Although there is s noticeable slowdown for some areas of the premium streaming world, don't believe for one minute that this means anything for those selling and controlling big-time sports TV rights.
For those legacy TV-media companies that have both linear, live TV networks and premium streaming services, there are indications that sports continues to rise to the occasion.
There is noticeable resilience when it comes to NFL games -- still on par or higher in terms of viewership versus a year ago, at least on legacy TV/streaming platforms.
Two recent events showed strong results for non-NFL programming: College football and soccer (otherwise known as European football).
On Saturday, Fox aired its most-watched college football game ever -- the Michigan-Ohio State game, the third- and second-ranked U.S. college football teams -- which earned 17 million Nielsen-measured viewers -- the most by any network since 2011.
A day earlier, Fox and Telemundo aired the USA/England World Cup match, drawing a collective 19.9 million viewers -- the highest results ever for a U.S. broadcast of a men's soccer game.
Other sports may offer somewhat lackluster results. But as TV networks know, this is not all bad news.
That's because big brand sports-minded marketers -- like automotive, communications and insurance companies -- don't bat an eyelash when it comes to paying premium pricing for live sports TV programming.
Now, the pressure on all media companies will be even greater -- especially to offer up highly viewed content for growing streaming platforms.
And the next round of big-time deals will be more like what is going on with NFL's NFL Sunday Ticket -- the out-of-market package of games could go for $5 billion a year or more. Currently, outgoing provider DirecTV pays around $1.5 billion.

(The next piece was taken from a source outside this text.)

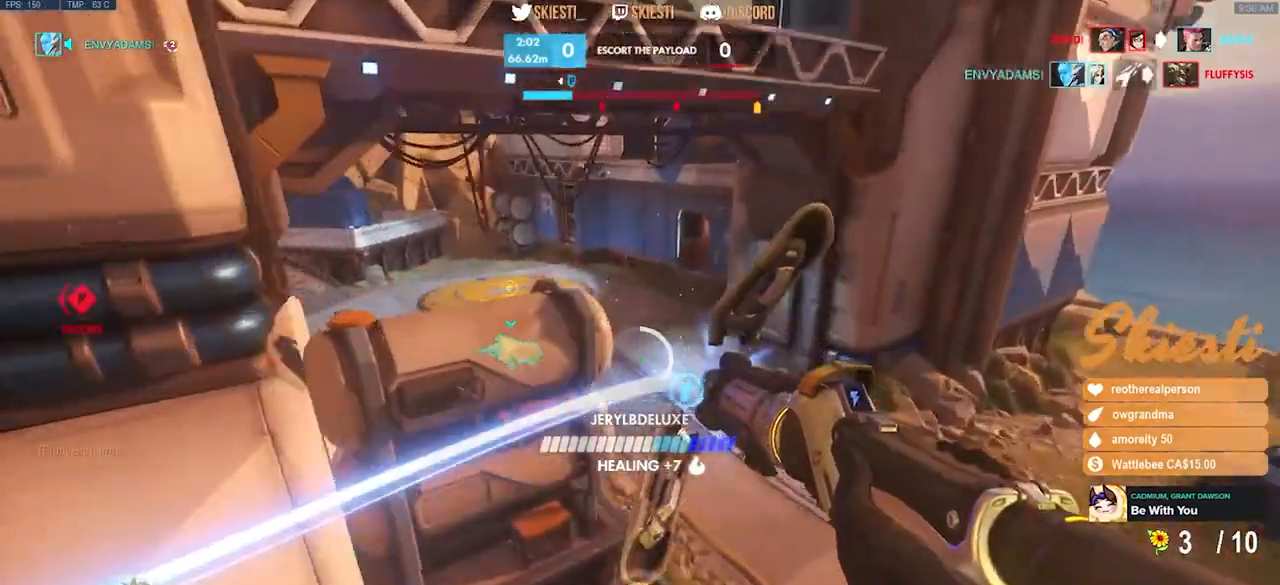
{"keys": ["ctrl", "s"], "mouse": ["right"], "events": [[117, "w", "up"], [133, "shift", "up"], [200, "space", "up"], [250, "mouse_left", "up"], [250, "s", "down"], [300, "mouse_right", "down"], [383, "d", "up"], [417, "ctrl", "down"]]}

But here is the difference: Almost all those bidding for the package will be newer digital media companies -- including Apple, Amazon, and Google.
The bottom line: NFL Sunday Ticket will virtually be exclusive to the premium streamer world.
All that would keep the pressure on ever-higher sports rights pricing for the next NFL contract -- surely eight to 10 years from now when the traditional live, linear TV networks come up again.